Haswell (or Broadwell) and DDR4 will have to come sooner than later. Intel will want to stop supplying Ivy Bridge in favor of Haswell, and DDR3 is becoming more expensive than DDR4, so it's just a matter of doing the math. Of course, Apple needs to spend money on R&D for the new platform, but that will pay off. At the moment, keeping the rest with no changes, the cost would be in the development of a new motherboard and firmware.

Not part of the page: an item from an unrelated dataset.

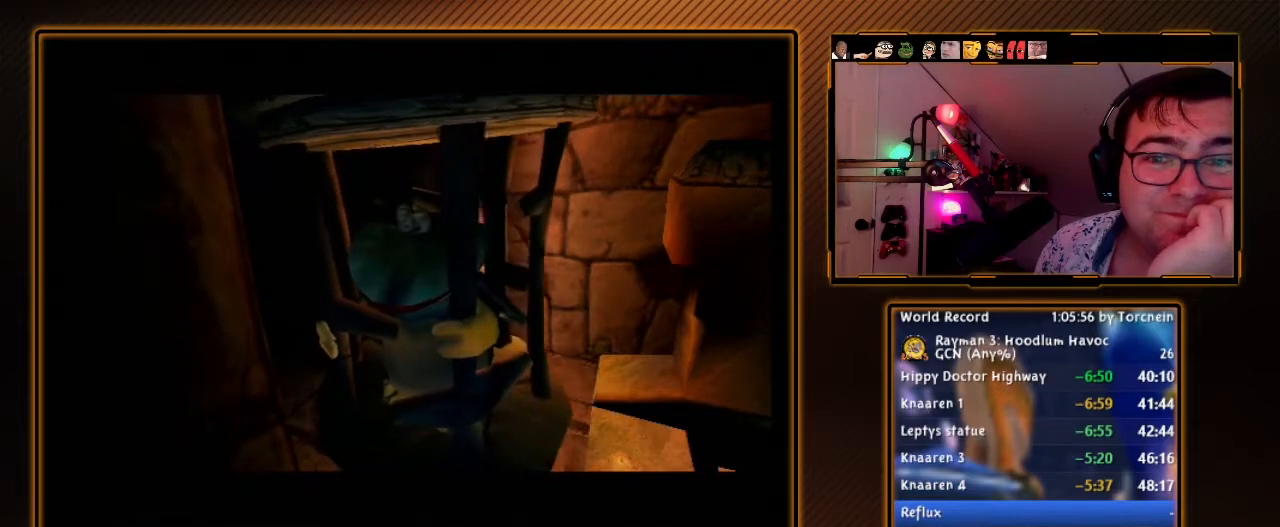
{"buttons": ["B"], "left_stick": "center", "right_stick": "center", "events": []}
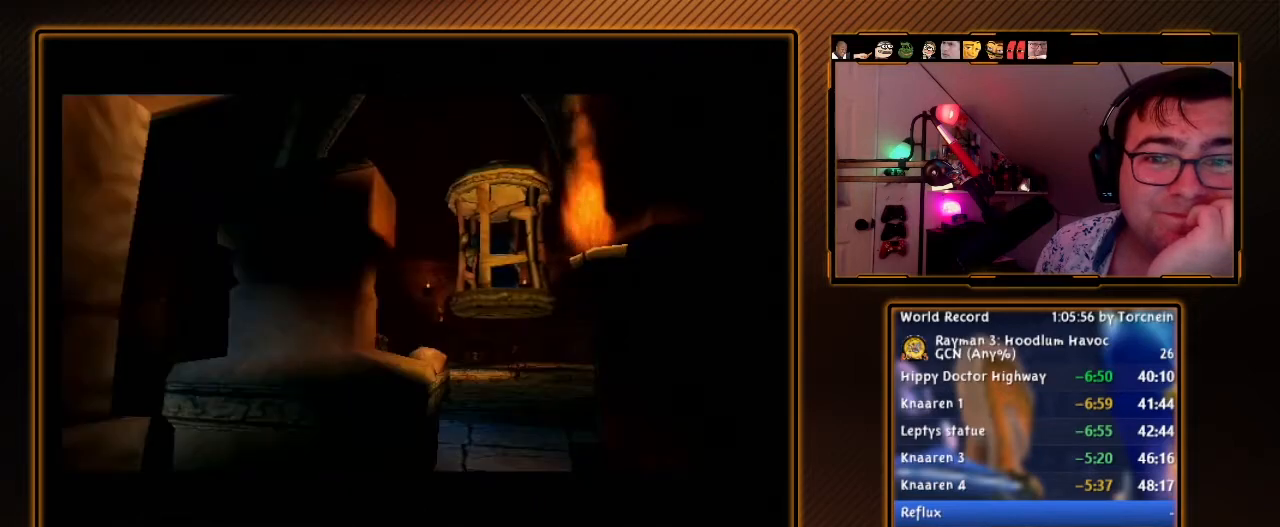
{"buttons": ["B"], "left_stick": "center", "right_stick": "center", "events": [[233, "B", "up"], [367, "B", "down"]]}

But then again, there's the issue with the newer SSDs... :-(
And so on...
 
All Fury X are sold out in the first 24 hours.
There could be a delivery bottleneck, which makes it hard to believe Apple will get enough GPUs to make new cards for the nMP.
Goods news for AMD nonetheless, they need it to keep it going.
 
Thunderbolt 3 can be implemented regardless of the processor used, it just needs the available bandwidth. The only reason people wrongly assume it requires skylake is that an intel slide depicting a skylake CPU and a thunderbolt 3 controller was leaked.

It wouldn't surprise me to see Apple drop the GPUs down to PCIe 8x, instead of 16x. This would give them more than enough bandwidth with minimal performance impact. They could also have some clever controller that manages the bandwidth, like they currently do between the 3 thunderbolt 2 controllers.

I expect Apple has been waiting on thunderbolt 3 and new intel processors to give much of their laptops and desktops the refresh they need. The added bandwidth will allow them to release an external retina display, and the 100 W of power will allow them to move all of their laptops to a USB-C/thunderbolt cable instead of magsafe + thunderbolt. I am guessing around the time El Capitan is to be released, we see an Apple press conference where they refresh much of the product line. However, that doesn't necessarily mean the Mac Pro will be updated then, as Apple may choose to wait for new Broadwell-E processors from intel in early 2016.
 
AMD claims Grenada is not a rebadge, there are process enhancements that allow a speed increase, more and faster mem and power management optimizations. OK, still a bit far fetched to call it a new GPU.

Intel announces Kaby Lake, in between SkyLake and CannonLake, on 14nm again, delaying 10nm.
 
Stacc, indeed you don't need SkyLake for TB3, it's a separate controller altogether.
But the new PCH for SkyLake will feature PCIe 3 lanes instead of PCIe 2, which provides added BW. Also, DMI 3 will allow faster transfers to the CPU, which avoids bottlenecks.
Today, to get any advantage out of TB3 you'd need to hang it out of the CPU directly.
This would be no problem if you only use one GPU, or having them both on x8 - which I very much doubt Apple will do, although the performance penalty would be minor.
The clever controller you mention is nothing but a PLX PEX 8724 switch in fact - which can manage the available lanes, could even be enough for 3 TB controllers and 1 SSD, since it can manage up to 6 ports.
 
Yep, 10nm seems to be still in the oven, 14nm will be here for a while for sure.
As the process gets smaller, difficulties arise, and Intel is not exactly in a hurry to release new nodes.
 
All Fury X are sold out in the first 24 hours.
There could be a delivery bottleneck, which makes it hard to believe Apple will get enough GPUs to make new cards for the nMP.
Goods news for AMD nonetheless, they need it to keep it going.

It's reported that only 30,000 were initially made for launch.